Slowly, they stood until they were at eye line, their vision nearly black. They fell to the ground and fell from consciousness.

When they came to, they were lying in a large bed of ferns, their heads spinning but their brains free from fog. Their vision still blurred as they watched a sea of strange shadows interact in a way that made him feel like they were talking about him. How the shadows would face one another and then look down at him filled him with rage.

“I can’t believe you brought this one here.”

“You don’t understand; this one is different.”

“I don’t you understand how much we value what we have here, just for you to bring a stranger into our world. How do we know they will not cause damage?”

“We don’t, but something they offer freely is chaos, and I intend to take as much of it as I can while it is on tap.”

“That is not enough to risk our home.”

“For me, it is more than enough.”

Anodyne passed out again; this time, they awoke already standing, looking out over a lake.

“Where am I?”

“You are at one of our lakes.”

The newcomer said, standing next to Anodyne. Anodyne breathed deeply, smelling the sweetness in the air. He turned slowly, watching as his vision blurred at the corners.

“How did I get here?”

“You walked, still unconscious. It was quite impressive, actually.” They said with a smirk as they stared at Anodyne through the side of their eye.

“How does it feel?”

“How does what feel, Anodyne?” The newcomer said with a grin and beaming eyes.

“Knowing you are stronger than me,” Anodyne said as they turned from the environment back to the newcomer. “But wishing you weren’t.”

The newcomer opened their mouth slightly to protest, and their tongue rolled over their teeth before they closed their mouth again. Shrugging, they smiled.

Anodyne looked back at them with their head tilted down and their eyes aimed up at the newcomer’s eyes. The newcomer watched as Anodyne slowly raised his hand to his mouth, grasping a tooth he slowly pulled on. The flesh tore, and a suction noise escaped his mouth as the tooth held on to the gum. He threw the tooth on the ground as he spoke.

“You said that you needed three of my teeth. Anodyne looked down at the tooth as his tongue ran through the gap. “These are not my original teeth; those were torn from me by another.”

The newcomer stared at the blood dripping from Anodyne’s lips, transfixed.

“Mhm. They said, lost in thought.

Anodyne raised his hand to another tooth and methodically pulled it out, dropping it to the ground.

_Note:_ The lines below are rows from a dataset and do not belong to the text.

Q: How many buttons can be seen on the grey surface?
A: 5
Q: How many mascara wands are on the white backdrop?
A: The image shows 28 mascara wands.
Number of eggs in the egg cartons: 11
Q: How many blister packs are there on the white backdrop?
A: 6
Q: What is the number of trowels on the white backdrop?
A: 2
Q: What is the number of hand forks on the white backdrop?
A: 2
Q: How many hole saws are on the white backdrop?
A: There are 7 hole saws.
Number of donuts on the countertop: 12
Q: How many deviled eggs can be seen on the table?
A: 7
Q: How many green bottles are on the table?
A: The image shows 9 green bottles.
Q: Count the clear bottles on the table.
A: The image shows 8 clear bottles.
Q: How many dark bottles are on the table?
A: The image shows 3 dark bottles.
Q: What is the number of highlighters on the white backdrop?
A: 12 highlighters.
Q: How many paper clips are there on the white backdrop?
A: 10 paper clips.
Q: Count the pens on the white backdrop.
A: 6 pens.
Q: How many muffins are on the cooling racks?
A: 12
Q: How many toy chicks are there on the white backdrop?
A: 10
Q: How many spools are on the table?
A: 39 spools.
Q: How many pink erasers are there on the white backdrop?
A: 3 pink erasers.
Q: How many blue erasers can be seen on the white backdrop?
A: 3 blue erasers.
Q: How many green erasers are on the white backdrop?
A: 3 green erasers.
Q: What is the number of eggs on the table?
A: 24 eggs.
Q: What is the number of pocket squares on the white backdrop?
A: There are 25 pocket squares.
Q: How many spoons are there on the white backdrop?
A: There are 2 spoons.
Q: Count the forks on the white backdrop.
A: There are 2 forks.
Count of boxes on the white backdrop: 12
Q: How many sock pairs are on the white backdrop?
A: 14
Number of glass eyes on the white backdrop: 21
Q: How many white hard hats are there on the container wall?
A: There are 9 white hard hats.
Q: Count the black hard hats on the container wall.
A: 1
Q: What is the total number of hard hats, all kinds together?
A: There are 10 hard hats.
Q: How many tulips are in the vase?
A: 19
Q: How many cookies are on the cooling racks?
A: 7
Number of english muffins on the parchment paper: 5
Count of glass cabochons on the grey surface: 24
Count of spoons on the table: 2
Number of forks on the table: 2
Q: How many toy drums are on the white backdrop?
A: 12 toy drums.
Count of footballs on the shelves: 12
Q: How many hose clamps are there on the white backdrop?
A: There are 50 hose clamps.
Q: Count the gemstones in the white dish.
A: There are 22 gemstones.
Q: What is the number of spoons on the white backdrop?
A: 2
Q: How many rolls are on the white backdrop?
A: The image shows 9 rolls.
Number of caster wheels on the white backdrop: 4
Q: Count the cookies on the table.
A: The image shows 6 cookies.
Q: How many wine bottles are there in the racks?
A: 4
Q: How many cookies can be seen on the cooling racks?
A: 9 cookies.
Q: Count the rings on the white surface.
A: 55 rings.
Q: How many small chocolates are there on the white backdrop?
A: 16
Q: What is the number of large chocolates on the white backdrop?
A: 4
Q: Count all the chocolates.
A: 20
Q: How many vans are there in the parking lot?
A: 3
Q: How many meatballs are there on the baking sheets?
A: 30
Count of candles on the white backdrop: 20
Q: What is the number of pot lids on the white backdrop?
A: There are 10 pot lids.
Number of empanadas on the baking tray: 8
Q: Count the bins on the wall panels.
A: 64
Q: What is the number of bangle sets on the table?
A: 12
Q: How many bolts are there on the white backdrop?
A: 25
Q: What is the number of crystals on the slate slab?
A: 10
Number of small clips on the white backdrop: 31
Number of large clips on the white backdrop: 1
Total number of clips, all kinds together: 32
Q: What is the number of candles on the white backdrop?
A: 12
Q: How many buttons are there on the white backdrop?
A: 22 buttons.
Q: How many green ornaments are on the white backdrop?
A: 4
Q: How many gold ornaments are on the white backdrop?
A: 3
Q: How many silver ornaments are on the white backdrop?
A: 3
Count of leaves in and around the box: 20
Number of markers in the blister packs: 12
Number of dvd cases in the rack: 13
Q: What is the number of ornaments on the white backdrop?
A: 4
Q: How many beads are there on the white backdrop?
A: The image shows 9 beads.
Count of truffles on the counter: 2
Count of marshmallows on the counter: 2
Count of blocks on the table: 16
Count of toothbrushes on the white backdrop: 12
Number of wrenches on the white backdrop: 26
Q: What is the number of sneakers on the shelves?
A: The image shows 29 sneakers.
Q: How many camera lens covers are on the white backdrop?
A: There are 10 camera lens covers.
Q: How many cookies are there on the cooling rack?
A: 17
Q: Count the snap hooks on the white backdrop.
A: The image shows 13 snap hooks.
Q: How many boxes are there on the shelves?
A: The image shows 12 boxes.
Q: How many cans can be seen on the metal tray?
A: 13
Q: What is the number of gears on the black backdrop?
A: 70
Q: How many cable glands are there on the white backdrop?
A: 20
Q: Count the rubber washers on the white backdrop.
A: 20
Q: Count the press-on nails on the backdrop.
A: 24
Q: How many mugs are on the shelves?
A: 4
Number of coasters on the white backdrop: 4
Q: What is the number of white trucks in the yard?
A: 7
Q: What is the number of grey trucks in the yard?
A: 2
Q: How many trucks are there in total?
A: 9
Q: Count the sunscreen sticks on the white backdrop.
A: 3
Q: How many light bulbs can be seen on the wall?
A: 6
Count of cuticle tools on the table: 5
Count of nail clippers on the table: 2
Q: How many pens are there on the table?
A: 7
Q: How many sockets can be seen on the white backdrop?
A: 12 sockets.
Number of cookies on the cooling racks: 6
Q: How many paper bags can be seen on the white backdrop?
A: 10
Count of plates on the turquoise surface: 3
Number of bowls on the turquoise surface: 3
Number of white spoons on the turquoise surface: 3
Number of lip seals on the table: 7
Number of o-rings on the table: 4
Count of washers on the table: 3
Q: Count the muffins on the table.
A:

“I was held down by these fungal monsters, the underlings of another deity. A deity that was more corpse than being, he spoke with spores flooding from his rotted jaw.”

The newcomer licked their lip slowly as a solid stream of blood drooled from Anodyne’s mouth.

“I traded my full set of teeth for an item that helped me reclaim my world, my Hollow. A world that had been taken by another usurped in my absence. But despite being in a position where I did not have enough power to defeat them, I took back my world. I was beaten, but I did not lose.”

The newcomer felt Anodyne’s hand on their chin, dragging their eye line up from his mouth to his eyes. They stared at one another as she could hear Anodyne rip the third tooth from his mouth and the sound of it falling to the soft soil below.

“I have had my eyes burned from my skull, my body ripped apart, my body inhabited by strange things, crushed inside black holes, died on repeat for millennia, merged with an angel of a thing that is beyond comprehension. I have been put in my place time and time again. But I will never lose or give up, and you are nothing more than another obstacle in my way, something for me to surpass.”

“Mhm, The newcomer said as they pressed themself into Anodyne’s hand.

“Pick up the teeth, and tell me, what is your name?”

The newcomer locked their eyes with Anodyne’s as they knelt on the ground. Picking up the teeth, they stood with a grin.

“I will give you my name, but I still need that arm.”